Being present requires stillness — to tune in to Nature: the sound of rain, the song of birds, to really see a flower. Taking the book’s suggestion to heart, I decided to take a walk in my neighborhood. I let my surroundings come to me. I just took them in. It was an overcast, coolish day, typical for this rainy April. Everywhere I looked, vistas of lawn and trees in soothing shades of green met my eye. A spot of color would pop up like a birthday surprise: dogwoods in white and pink; azaleas in red, white and light purple; cherry blossoms. In close ups, I notice the miraculous “lobster claw” bud that would become a full-blown iris in about a week, the flashy, tarty tulip and the insouciant lilac bushes with their cloying scent and circling bees.

Iris bud

Nature was going on, oblivious to my swirling thoughts. In fact, at least for a while, the swirling slowed considerably. So much so that I was absolutely delighted when geese parents hissed at me when I ran into their little familial gathering.

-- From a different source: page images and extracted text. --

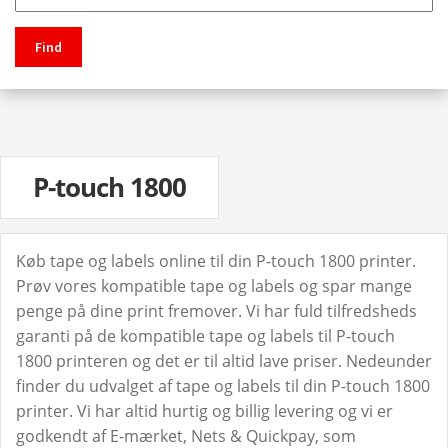
Find
P-touch 1800
Køb tape og labels online til din P-touch 1800 printer.
Prøv vores kompatible tape og labels og spar mange
penge på dine print fremover. Vi har fuld tilfredsheds
garanti på de kompatible tape og labels til P-touch
1800 printeren og det er til altid lave priser. Nedeunder
finder du udvalget af tape og labels til din P-touch 1800
printer. Vi har altid hurtig og billig levering og vi er
godkendt af E-mærket, Nets & Quickpay, som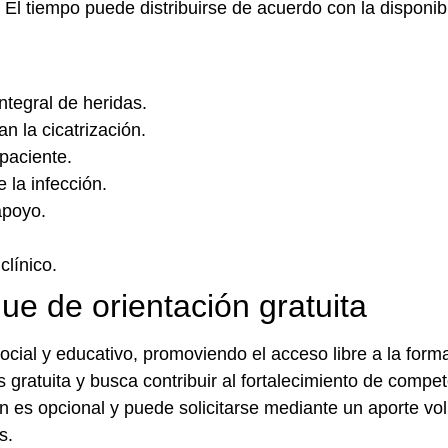
l tiempo puede distribuirse de acuerdo con la disponibi
tegral de heridas.
n la cicatrización.
 paciente.
 la infección.
apoyo.
clínico.
que de orientación gratuita
ocial y educativo, promoviendo el acceso libre a la form
 gratuita y busca contribuir al fortalecimiento de compet
ón es opcional y puede solicitarse mediante un aporte vol
s.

Another part of Nature lives with us. Our pets! According to Tolle and McDonnell, “When you pet a dog or listen to a cat purring, thinking may subside for a moment and space of stillness arises within you, a doorway into Being.” They also say, “The vital function that pets fulfill in this world hasn’t been fully recognized. They keep billions of people sane.” They are the Guardians of Being.

Guardian Patsy with Jean
Guardian Charlie with Cindy
Guardian Theodore with Caleb
Guardian Lily and me

When I got home, I cradled Lily in my arms and took some deep breaths. As Eckhart Tolle says, “I have lived with many Zen masters, all them cats.” IMG_7709

Tell me: Who is your Guardian?

By Cathy Luh

I am a doctor, a writer and Grammy to Edin and Caleb. I live in St. Louis with husband Bill.

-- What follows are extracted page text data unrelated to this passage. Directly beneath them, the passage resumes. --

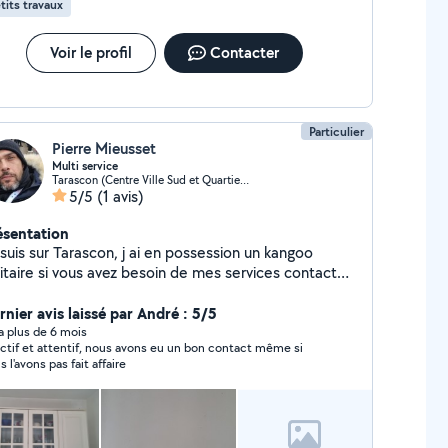
tits travaux
Voir le profil
Contacter
Particulier
Pierre Mieusset
Multi service
Tarascon (Centre Ville Sud et Quartier Marly)
5/5
(1 avis)
ésentation
suis sur Tarascon, j ai en possession un kangoo
litaire si vous avez besoin de mes services contactez
. je suis minutieux dans tous ce que je fais Que ce
t pour peindre,tapissé petit bricolage,l élagage,je
rnier avis laissé par André : 5/5
is assez doué dans l électricité, monté des meubles
y a plus de 6 mois
if et attentif, nous avons eu un bon contact même si
un mot je suis polyvalent j'aime ce que je fait et que
s l'avons pas fait affaire
us soit parfait. Je possède une tronçonneuse, une
lle haies manuelle.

11 replies on “Guardians of Being”

You did a walking meditation! Once, a long time ago, I got seriously spooked by a guy who said he was a member of the Denver Crime Syndicate and had 2 machine guns in his closet and wanted my advice as to what to do with them. I immersed myself into nature, much as you did on your walk and it gave me the courage to tell him to leave me alone when he next saw me and approached me. The power of nature to put things into perspective and allow us to calm enough to let love and gratitude back in is amazing!


I would love to see Bruno, Cocoa & Sophie! If we can figure out how to post photos, I will share my beloved nephew Dima snuggling with his beloved dogs: the late, great Bandit & Polly, both of whom shepherded him through the challenging times of childhood.


Love this my friend. I’ve needed this as I’ve been in this too. Love my fur babies my guardians Cocoa and Sophie. 😘


My dog, Bruno, certainly qualifies fora Guardian Gold Medal. Spring, the season of hope and renewal, is fraught with memories of loss. Mother’s Day marks the sixth anniversary of a three-week period in which I lost my father, mother-in-law, and wife. In the ensuing months, Bruno – just a puppy – kept me focussed on providing for his needs and mine as well. One evening, I found myself laughing aloud at his antics as he skidded on the tile floor in pursuit of a ball he insisted I throw for him. He brought a glimmer of pleasure into my life and has never failed in his duties as companion and entertainer-in-chief.


i loved this post and how you have woven in so many current issues. so well written!!




Catherine, I absolutely love this essay. I think it’s my favorite of your so far.